→ Try it
Reproduce exactly the lines below from the one containing "table_header [1059, 739, 1070, 769]" through the one containing "table_cell [513, 1016, 1070, 1052]", including both, and nothing else.

[Dataset entries]

··········

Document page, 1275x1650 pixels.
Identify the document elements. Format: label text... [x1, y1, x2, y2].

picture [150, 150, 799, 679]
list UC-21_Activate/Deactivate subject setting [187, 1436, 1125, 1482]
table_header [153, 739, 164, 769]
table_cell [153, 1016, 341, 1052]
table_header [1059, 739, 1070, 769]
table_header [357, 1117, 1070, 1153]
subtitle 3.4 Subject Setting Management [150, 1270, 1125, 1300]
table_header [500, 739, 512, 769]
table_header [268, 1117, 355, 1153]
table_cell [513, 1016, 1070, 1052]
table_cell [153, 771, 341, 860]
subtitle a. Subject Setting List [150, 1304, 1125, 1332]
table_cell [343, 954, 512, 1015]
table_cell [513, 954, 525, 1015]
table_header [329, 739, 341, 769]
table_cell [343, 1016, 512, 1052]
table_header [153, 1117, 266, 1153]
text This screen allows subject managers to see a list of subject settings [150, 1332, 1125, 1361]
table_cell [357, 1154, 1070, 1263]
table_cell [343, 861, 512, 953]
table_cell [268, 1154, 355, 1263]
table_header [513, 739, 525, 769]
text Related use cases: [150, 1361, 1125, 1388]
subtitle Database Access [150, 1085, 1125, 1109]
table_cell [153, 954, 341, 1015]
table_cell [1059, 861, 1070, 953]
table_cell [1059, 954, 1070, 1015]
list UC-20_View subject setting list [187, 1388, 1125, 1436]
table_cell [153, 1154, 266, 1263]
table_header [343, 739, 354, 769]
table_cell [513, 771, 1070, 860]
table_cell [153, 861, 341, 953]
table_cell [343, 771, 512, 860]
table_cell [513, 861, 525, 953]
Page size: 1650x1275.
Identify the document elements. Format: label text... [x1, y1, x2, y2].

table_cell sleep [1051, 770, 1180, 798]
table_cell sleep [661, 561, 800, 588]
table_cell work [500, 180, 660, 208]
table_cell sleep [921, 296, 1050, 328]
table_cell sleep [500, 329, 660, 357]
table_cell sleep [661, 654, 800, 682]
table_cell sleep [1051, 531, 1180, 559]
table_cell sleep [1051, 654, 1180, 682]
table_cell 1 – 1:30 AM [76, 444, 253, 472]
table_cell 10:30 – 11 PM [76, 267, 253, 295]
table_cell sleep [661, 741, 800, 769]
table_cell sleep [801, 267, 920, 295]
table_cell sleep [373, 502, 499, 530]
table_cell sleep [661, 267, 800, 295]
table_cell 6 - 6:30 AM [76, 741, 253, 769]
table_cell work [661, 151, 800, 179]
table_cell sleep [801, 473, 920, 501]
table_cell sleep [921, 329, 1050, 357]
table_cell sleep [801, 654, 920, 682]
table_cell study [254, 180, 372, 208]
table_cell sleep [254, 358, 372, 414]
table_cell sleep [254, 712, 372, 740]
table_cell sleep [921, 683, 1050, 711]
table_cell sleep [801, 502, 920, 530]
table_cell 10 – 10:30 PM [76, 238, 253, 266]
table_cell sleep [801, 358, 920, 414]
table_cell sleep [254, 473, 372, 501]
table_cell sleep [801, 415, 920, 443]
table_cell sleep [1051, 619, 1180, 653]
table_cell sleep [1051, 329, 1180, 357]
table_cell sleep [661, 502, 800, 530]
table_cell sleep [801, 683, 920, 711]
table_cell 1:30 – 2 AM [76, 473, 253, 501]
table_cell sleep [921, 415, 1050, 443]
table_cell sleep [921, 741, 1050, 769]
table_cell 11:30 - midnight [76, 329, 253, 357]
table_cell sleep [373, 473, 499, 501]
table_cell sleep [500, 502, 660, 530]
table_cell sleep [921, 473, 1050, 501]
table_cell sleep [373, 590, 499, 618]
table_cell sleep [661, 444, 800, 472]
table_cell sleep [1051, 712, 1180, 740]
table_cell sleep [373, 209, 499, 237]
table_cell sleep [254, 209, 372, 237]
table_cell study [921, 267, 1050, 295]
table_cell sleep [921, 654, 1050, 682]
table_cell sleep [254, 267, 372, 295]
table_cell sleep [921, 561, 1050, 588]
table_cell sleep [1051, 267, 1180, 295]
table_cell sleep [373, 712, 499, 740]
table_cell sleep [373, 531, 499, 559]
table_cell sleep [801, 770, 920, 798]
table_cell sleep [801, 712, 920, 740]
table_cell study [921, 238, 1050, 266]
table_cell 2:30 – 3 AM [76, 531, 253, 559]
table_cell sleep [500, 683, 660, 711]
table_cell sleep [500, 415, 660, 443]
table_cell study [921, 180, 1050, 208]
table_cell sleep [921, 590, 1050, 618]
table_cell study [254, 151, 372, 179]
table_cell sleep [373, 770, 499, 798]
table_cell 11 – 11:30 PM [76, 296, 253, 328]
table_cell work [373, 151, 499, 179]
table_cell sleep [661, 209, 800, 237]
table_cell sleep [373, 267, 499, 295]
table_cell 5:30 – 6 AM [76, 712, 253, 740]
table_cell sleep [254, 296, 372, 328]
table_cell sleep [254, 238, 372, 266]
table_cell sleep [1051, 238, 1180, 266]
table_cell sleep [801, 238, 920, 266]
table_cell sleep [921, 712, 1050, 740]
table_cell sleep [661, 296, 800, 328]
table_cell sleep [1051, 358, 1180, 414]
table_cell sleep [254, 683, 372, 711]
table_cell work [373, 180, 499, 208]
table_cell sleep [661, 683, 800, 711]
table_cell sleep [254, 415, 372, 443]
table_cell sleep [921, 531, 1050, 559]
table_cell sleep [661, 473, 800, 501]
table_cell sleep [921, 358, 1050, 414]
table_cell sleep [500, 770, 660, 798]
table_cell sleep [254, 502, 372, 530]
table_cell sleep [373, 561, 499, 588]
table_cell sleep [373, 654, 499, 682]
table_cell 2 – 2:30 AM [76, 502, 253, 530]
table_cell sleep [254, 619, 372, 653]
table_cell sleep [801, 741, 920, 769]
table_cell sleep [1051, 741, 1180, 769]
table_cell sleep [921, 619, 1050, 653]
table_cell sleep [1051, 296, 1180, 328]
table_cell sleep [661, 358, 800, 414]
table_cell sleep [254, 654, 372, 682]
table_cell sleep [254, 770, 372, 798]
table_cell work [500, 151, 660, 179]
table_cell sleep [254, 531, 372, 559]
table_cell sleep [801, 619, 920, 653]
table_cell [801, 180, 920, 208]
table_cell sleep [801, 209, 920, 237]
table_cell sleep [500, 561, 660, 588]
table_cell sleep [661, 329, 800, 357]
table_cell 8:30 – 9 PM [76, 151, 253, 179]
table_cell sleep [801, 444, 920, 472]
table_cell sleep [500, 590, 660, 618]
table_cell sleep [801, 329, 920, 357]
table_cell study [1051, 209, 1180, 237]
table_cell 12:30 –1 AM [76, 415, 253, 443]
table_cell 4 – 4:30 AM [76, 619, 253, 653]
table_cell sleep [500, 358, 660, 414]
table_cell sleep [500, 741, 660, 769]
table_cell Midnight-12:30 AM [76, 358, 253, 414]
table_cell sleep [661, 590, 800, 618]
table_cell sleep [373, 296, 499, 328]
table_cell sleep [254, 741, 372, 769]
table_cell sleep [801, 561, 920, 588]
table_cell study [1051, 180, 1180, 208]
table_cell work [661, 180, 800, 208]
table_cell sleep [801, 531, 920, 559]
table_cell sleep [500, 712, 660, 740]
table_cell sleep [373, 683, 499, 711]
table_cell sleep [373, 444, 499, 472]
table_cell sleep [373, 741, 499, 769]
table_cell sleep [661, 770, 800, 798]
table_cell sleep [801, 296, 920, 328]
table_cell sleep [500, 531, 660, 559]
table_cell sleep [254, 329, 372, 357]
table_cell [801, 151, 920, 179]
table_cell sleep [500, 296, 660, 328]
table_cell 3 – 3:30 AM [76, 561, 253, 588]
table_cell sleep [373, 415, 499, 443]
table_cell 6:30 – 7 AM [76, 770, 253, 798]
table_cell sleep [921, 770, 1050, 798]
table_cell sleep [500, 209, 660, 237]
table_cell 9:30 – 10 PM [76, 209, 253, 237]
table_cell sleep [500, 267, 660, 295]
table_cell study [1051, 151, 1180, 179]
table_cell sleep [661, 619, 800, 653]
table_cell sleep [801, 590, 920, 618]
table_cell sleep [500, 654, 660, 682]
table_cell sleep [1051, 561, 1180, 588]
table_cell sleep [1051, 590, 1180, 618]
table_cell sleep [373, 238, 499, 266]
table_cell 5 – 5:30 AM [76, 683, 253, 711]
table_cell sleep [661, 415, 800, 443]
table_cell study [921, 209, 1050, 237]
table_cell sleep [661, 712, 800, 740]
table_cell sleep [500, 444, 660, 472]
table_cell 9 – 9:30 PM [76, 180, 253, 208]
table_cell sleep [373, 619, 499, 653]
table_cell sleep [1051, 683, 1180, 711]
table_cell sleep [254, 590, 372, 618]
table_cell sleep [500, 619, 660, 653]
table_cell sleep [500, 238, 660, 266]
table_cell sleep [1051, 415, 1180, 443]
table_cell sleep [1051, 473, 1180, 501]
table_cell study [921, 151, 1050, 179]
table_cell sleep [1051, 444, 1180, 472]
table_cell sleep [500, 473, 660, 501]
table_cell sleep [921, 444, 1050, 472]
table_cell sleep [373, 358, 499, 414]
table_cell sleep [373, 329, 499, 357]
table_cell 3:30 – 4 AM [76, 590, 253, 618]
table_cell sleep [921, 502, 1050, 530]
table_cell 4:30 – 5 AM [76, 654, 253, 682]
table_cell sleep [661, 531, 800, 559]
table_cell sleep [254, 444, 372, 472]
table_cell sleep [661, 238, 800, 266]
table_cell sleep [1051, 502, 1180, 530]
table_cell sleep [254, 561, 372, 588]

··········

→ Solution below
table_header [1059, 739, 1070, 769]
table_header [357, 1117, 1070, 1153]
subtitle 3.4 Subject Setting Management [150, 1270, 1125, 1300]
table_header [500, 739, 512, 769]
table_header [268, 1117, 355, 1153]
table_cell [513, 1016, 1070, 1052]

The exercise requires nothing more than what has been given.